■ Excerpt to read:
※ ※ ※

Wednesday, April 21, 2010

Toyota and the Legionaries of Christ: Was growth the wrong priority?

Back in February I saw some minor analogies between Toyota's handling of the quality scandals and the Legionaries management of the Marcial Maciel scandal. On April 14, a comment appeared in the Wall Street Journal's ongoing reporting of the Toyota crisis. Again, I couldn't help but see another parallel with the Legion.

When I was in the Legion "growth," "expansion," and "recruitment" became our imperatives. Understandable, given our militant nature. However, back in those early days I worried that our drive to expand would negatively affect our spirituality. For a while, in the United States, I fretted that our new recruits were far more right of center than the Congregation I had joined in Ireland back in  1962.

No doubt much of the critical reporting on Toyota is being driven by rival automakers seeking to weaken the company by undermining the public's perception. The same can be said for many of the relentless critical onslaughts on Fr. Maciel and the Legionaries which seem to me to have the ulterior motive of undermining the Catholic Church and the Papacy. Surely, there is lots of room for outraged and deserved criticism - but I don't think for a moment that it is all well-intentioned. Back to the WSJ. Here is the comment that provoked this post:

Like so many big companies before, in its relentless drive to become the world’s largest auto maker, Toyota’s management took its eye off the ball. In other words, growth became its priority, while the unique aspects of its culture and operational competencies responsible for its success to this point, became secondary.

※ ※ ※

Extracted records
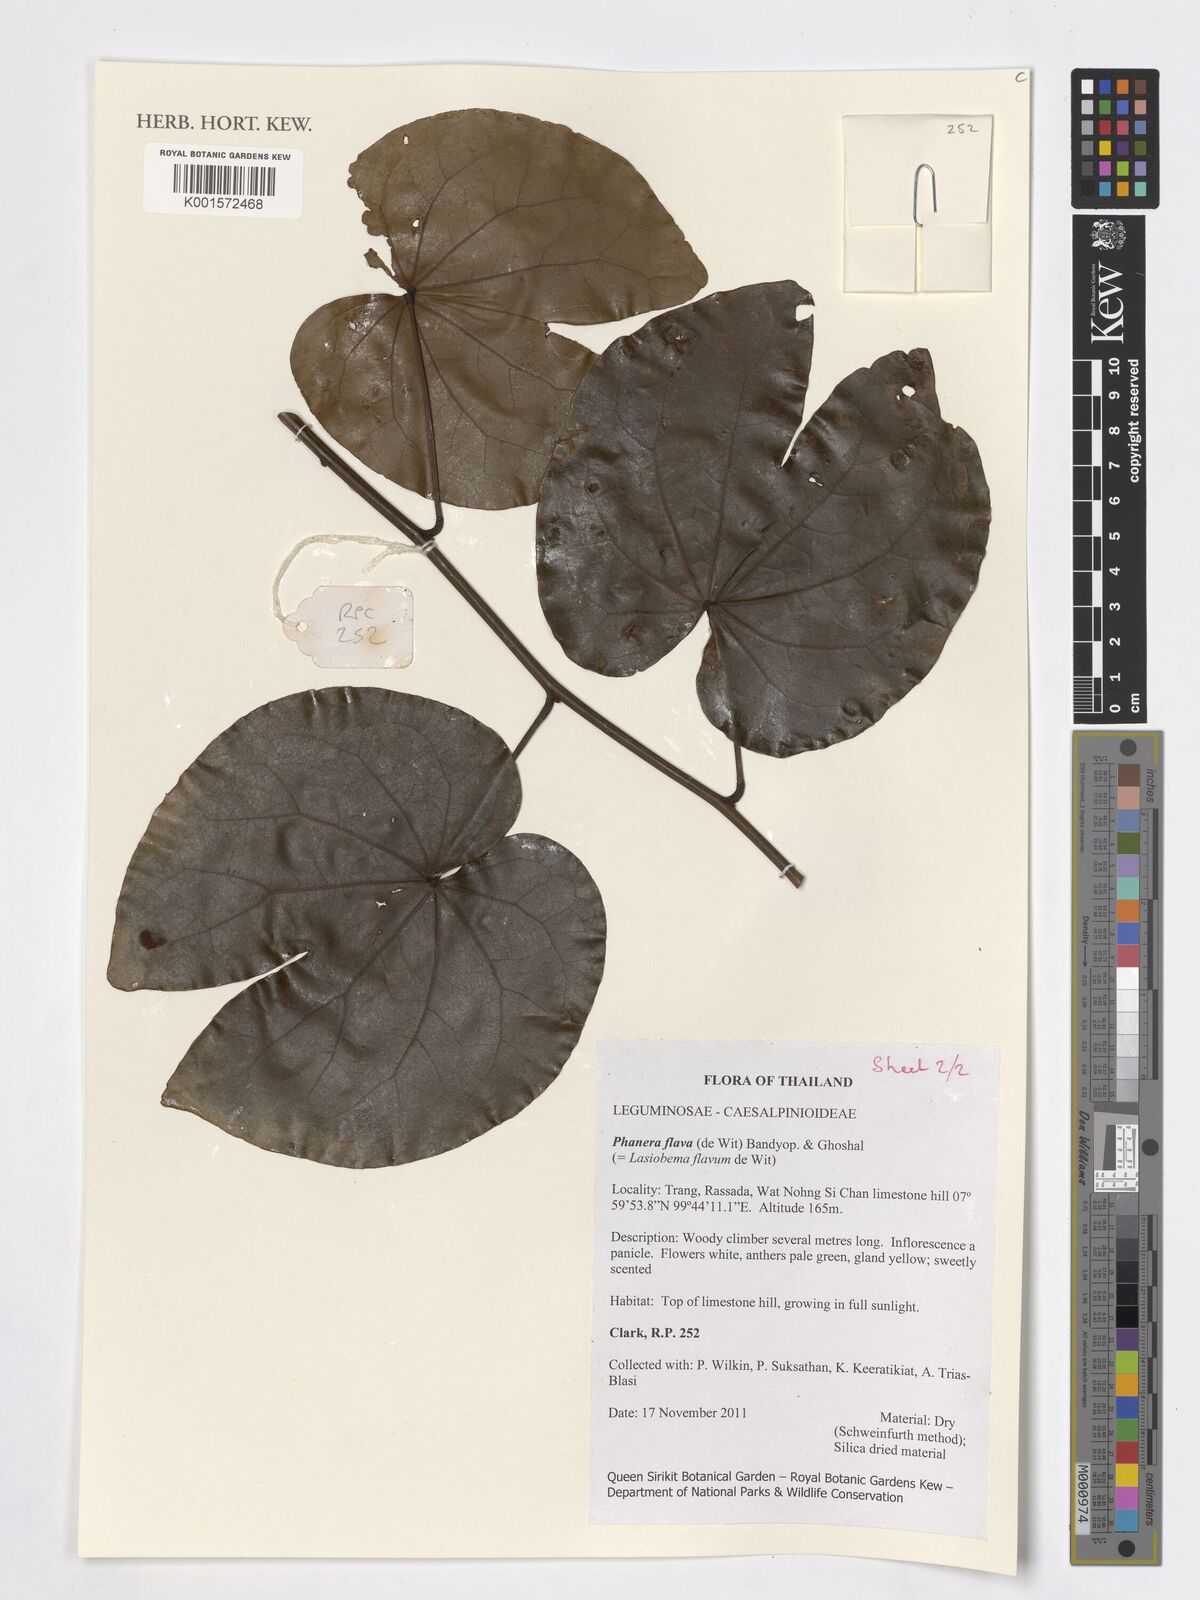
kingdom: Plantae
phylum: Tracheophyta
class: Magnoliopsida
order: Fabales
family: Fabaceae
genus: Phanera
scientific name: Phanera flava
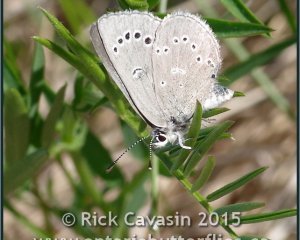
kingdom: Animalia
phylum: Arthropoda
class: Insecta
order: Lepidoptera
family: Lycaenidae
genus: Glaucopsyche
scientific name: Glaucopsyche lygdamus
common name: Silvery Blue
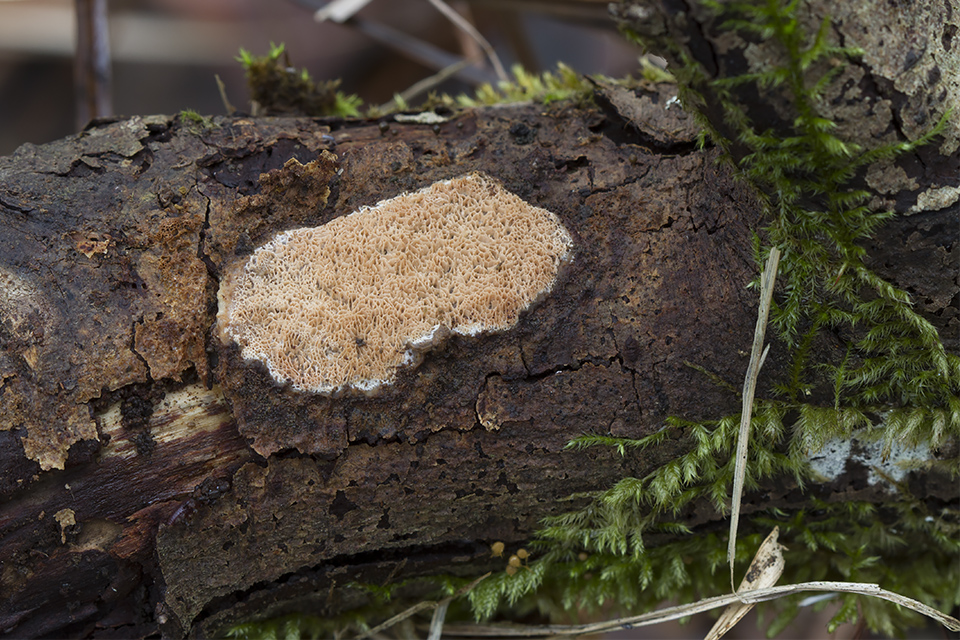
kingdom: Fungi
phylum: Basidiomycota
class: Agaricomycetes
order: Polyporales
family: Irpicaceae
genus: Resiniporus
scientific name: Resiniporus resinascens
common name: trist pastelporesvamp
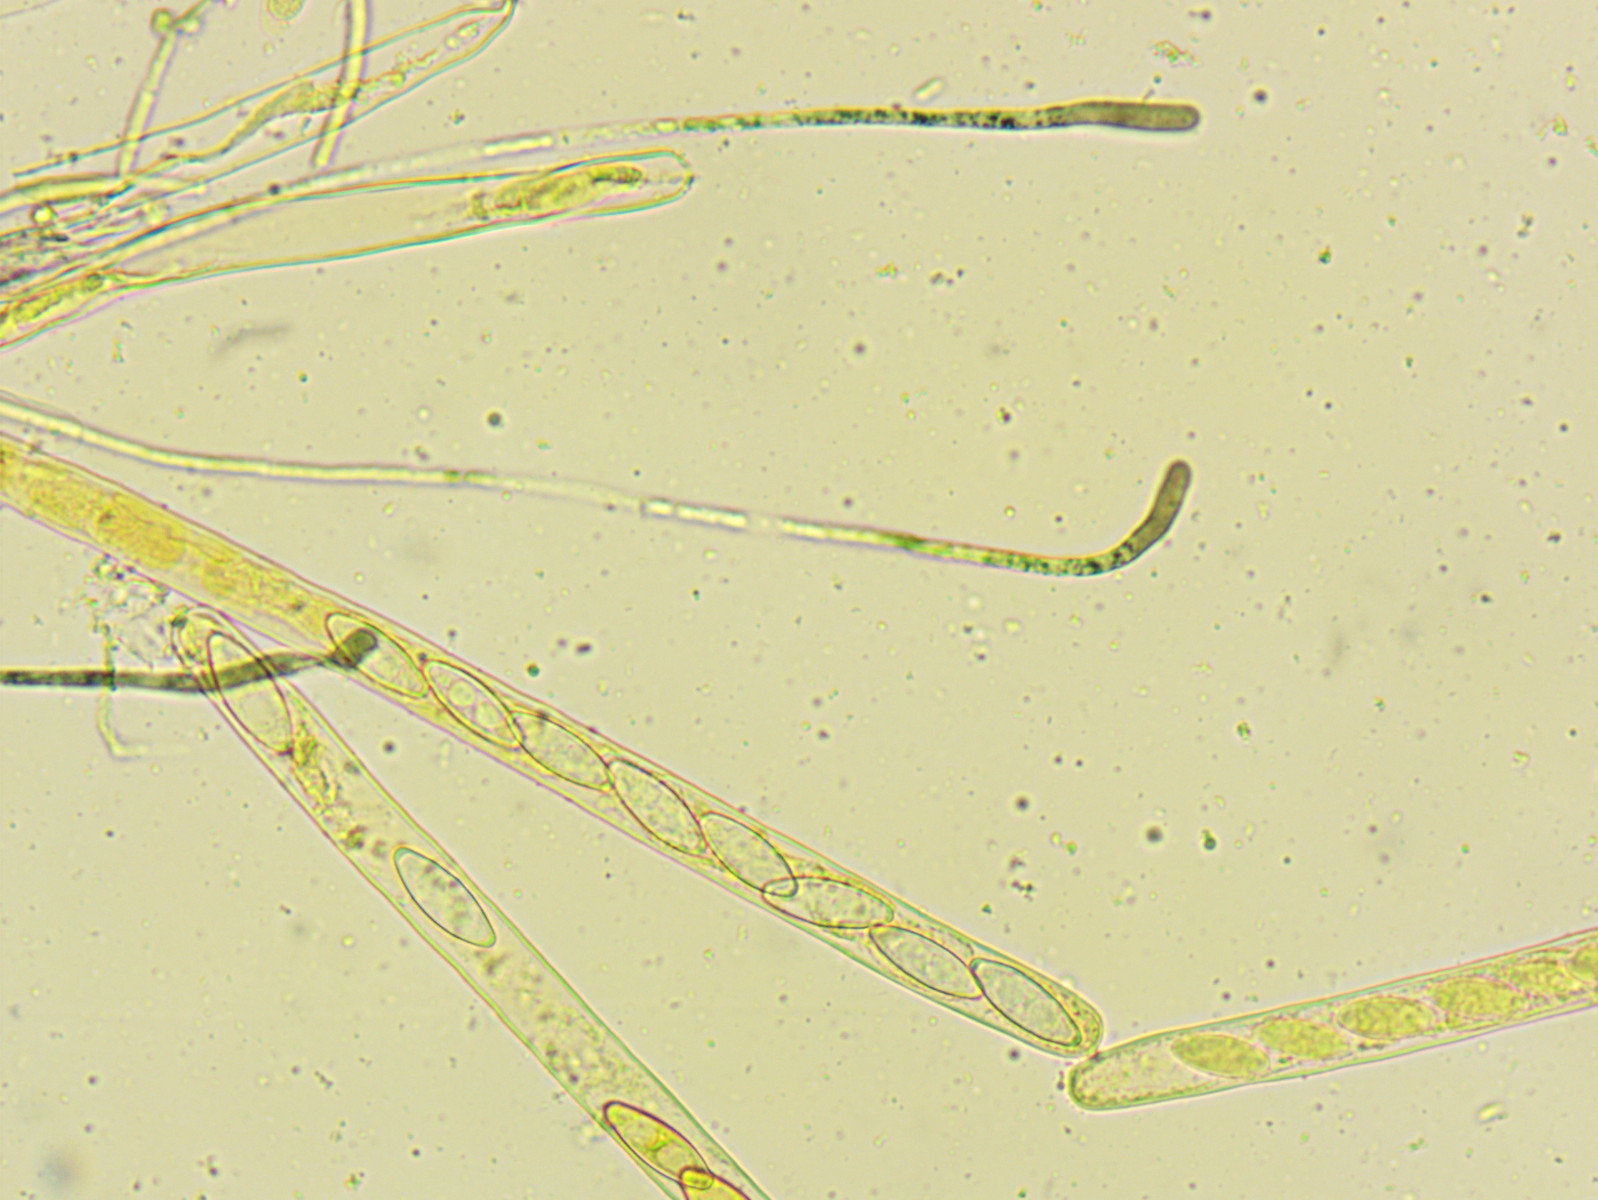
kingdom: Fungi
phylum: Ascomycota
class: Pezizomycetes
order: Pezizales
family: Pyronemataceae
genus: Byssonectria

※ ※ ※

■ Task brief:
From the post on Toyota and the Legionaries of Christ, extract the passage starting with "Wednesday, April 21, 2010" and going on through "back in  1962.".

■ Exercise answer:
Wednesday, April 21, 2010

Toyota and the Legionaries of Christ: Was growth the wrong priority?

Back in February I saw some minor analogies between Toyota's handling of the quality scandals and the Legionaries management of the Marcial Maciel scandal. On April 14, a comment appeared in the Wall Street Journal's ongoing reporting of the Toyota crisis. Again, I couldn't help but see another parallel with the Legion.

When I was in the Legion "growth," "expansion," and "recruitment" became our imperatives. Understandable, given our militant nature. However, back in those early days I worried that our drive to expand would negatively affect our spirituality. For a while, in the United States, I fretted that our new recruits were far more right of center than the Congregation I had joined in Ireland back in  1962.